For `pdf_direct` or `hybrid` extraction from a `.pdf`, `source_trace` should include:

```json
{
  "source_document": "docs/example.pdf",
  "source_text_path": "data/example.json.source.txt",
  "source_text_char_count": 12345,
  "extraction_method": "pdf_direct"
}
```

Validation now fails PDF-direct/hybrid extractions that omit `source_text_path`.

## Things validation cannot easily catch

Python validation only sees the JSON. It cannot reliably prove:

- that a value is faithful to the PDF;
- that no qualifier, carve-out or alias was omitted;
- that a plausible clause reference points to the right clause;
- that a summary captures all legal nuance;
- that an optional block was omitted because the document was silent rather than because the extractor missed it;
- that a source quote or source reference is genuinely correct, unless source-aware validation is added later.

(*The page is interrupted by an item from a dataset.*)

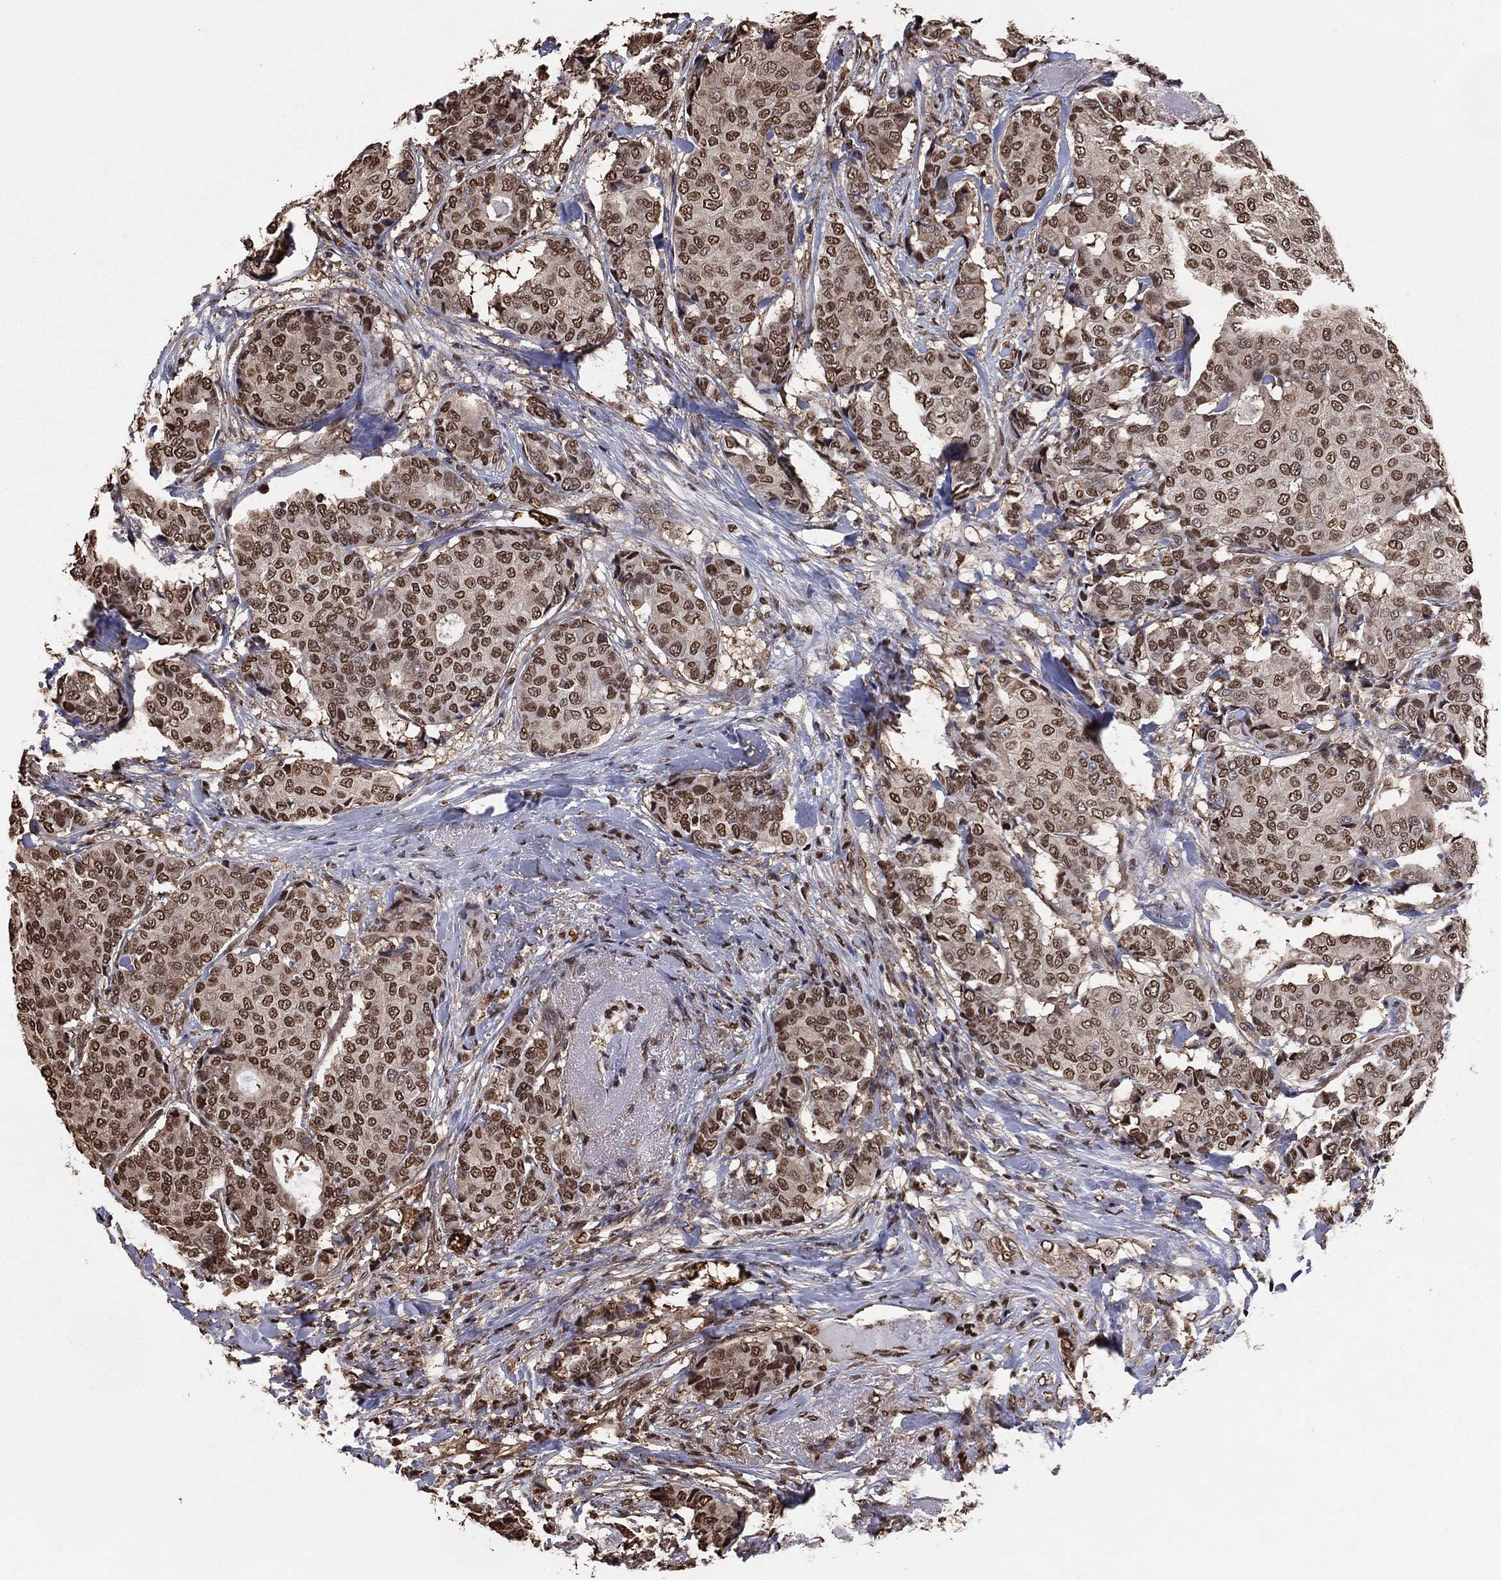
{"staining": {"intensity": "moderate", "quantity": ">75%", "location": "nuclear"}, "tissue": "breast cancer", "cell_type": "Tumor cells", "image_type": "cancer", "snomed": [{"axis": "morphology", "description": "Duct carcinoma"}, {"axis": "topography", "description": "Breast"}], "caption": "Immunohistochemical staining of human breast cancer reveals medium levels of moderate nuclear protein positivity in approximately >75% of tumor cells.", "gene": "GAPDH", "patient": {"sex": "female", "age": 75}}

For these, rely on direct close reading and source references.

## Source references

Use `source_refs` for material fields and optional blocks where practical:

```json
"source_refs": [
  {
    "location_type": "clause",
    "reference": "Clause 10",
    "title": "Termination",
    "quote": "short exact quote supporting the field"
  }
]
```

Prioritise source references for parties, facility amount/currency, purpose, interest, maturity/termination, governing law, security, CPs, EoDs, covenants, transfer restrictions and ambiguous extraction choices.

## Final checklist

Before finalising:

- Is this truly facility-level?
- Did you extract directly from the source document?
- If the source was a PDF, did you use `extract_pdf_text` and avoid raw `%PDF` content?
- If extraction was `pdf_direct`/`hybrid`, did `source_trace.source_text_path` point to the extracted text sidecar?
- Are all populated `source_refs[].quote` values exact snippets with no ellipses?
- Are `$schema`, `schema_version`, `document_level` and `core` present?
- Are borrower, finance party, facility economics and governing law captured?
- Are optional blocks source-supported rather than invented?
- Are qualifiers, aliases, carve-outs and clause titles preserved?
- Did `validate_extraction` run?
- Are all `FAIL`, `ERROR` and `NORUN` results fixed?
- Are remaining `WARN` results either fixed or explicitly noted?